Exercise A:
In the forum thread on Calvin and conscience, which section of the Institutes had CharlieJ already found?

Selected passage:
■ ■ ■ ■

# Calvin on Conscience



## CharlieJ (Feb 1, 2012)

I'm looking for source material in Calvin on the role of conscience. I found a section in Institutes 3.19, but I was wondering if there are other sections, or materials not in Institutes.


----------



## CharlieJ (Feb 2, 2012)

Bump. Seriously, someone on this board must know something about this.


----------



## moral necessity (Feb 2, 2012)

I had a response, Charlie, but wasn't sure if you meant the "role or job that the conscience performs within a person", or something more like Calvin's thougths on the conscience in regard to justification, or doing things his faith might allow but someone else's faith will not allow. I was going to reference his Tracts and Letters regarding the conscience in justification. It contained some great quotes. So, can you clarify for me what you were addressing by "role of the conscience."

Blessings!


----------



## CharlieJ (Feb 2, 2012)

Right. I do need to clarify. Any would be appreciated, but especially things on 1) how conscience works and/or 2) the effect of justification on conscience.


----------



## moral necessity (Feb 2, 2012)

With regard to #2, his Tracts and Letters Volume 3 is superb, as he is responding to the Council of Trent there, as well as to some other matters. Don't know if you have these works available, but I can provide some specifics later (as to page #'s and quotes) when I have them in front of me, if it would be helpful.

Blessings!


----------



## CharlieJ (Feb 2, 2012)

Sure, Charles. That would be great. I'm actually working with a Catholic theology student who is studying Calvin on this theme ... while teaching me French.


----------



## moral necessity (Feb 3, 2012)

"There is the other evil, the correction of which is not less necessary. The laws which the tyrants recommend under the name of the Church they term Spiritual, as being destined to rule the conscience. An appendage to this evil is the superstition which I mentioned, viz., their pretence that the observance of them pertains to the worship of God. But God claims spiritual government for himself alone, and for his word, that conscience untouched by man may learn to look only to his word. 'There is one Lawgiver,' says James, (James iv.12,) 'who is able to save and to destroy.' And Paul strictly admonishes us, who have been set free by the benefit of Christ, not to enslave ourselves to men. (I Cor. vii.23.) In another place he rebukes the Colossians for being subject to decrees. (Col. ii.20.) What do our mediators say? Without any mention of redress, they simply lay us under the necessity of obeying as heretofore. But whatever is given to men is so much abstracted from the authority of God. Have done then with that prevaricating obedience which breaks the bridle of God in order to strangle us with the chords of men!" - _Tracts and Letters_, Vol.3, p.270 (from: _The True Method of Giving Peace, and Reforming the Church_)

■ ■ ■ ■

Data shown:
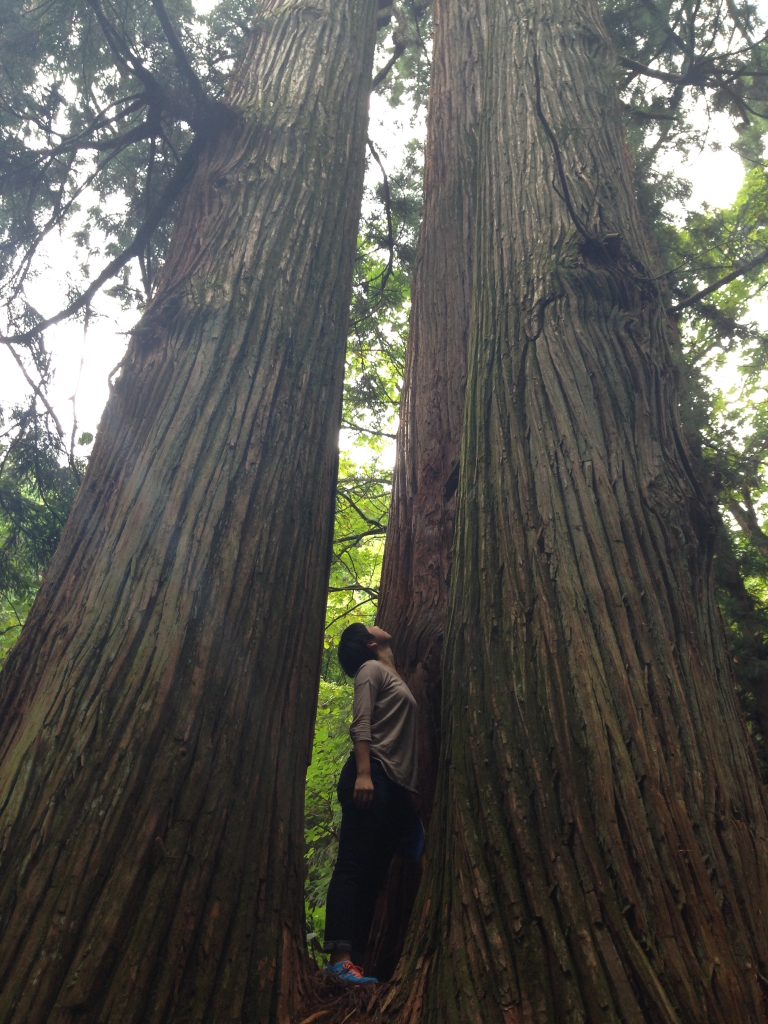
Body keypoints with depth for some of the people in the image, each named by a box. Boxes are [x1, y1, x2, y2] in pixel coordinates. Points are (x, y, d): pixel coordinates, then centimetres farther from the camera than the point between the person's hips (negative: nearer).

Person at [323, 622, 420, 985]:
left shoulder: (394, 677, 28)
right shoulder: (372, 669, 4)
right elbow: (361, 724, -10)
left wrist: (409, 791, 21)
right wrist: (363, 773, -23)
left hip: (394, 783, 8)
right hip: (373, 775, -8)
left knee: (373, 872, 3)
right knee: (354, 864, -12)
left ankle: (353, 959, 3)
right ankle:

■ ■ ■ ■

Exercise B:
Rewrite the records from the line containing "right elbow: (361, 724, -10)" through the end of the records, changing "ankle" to "foot" and leaving everything else as it is.

Written reply A:
Institutes 3.19

Written reply B:
right elbow: (361, 724, -10)
left wrist: (409, 791, 21)
right wrist: (363, 773, -23)
left hip: (394, 783, 8)
right hip: (373, 775, -8)
left knee: (373, 872, 3)
right knee: (354, 864, -12)
left foot: (353, 959, 3)
right foot:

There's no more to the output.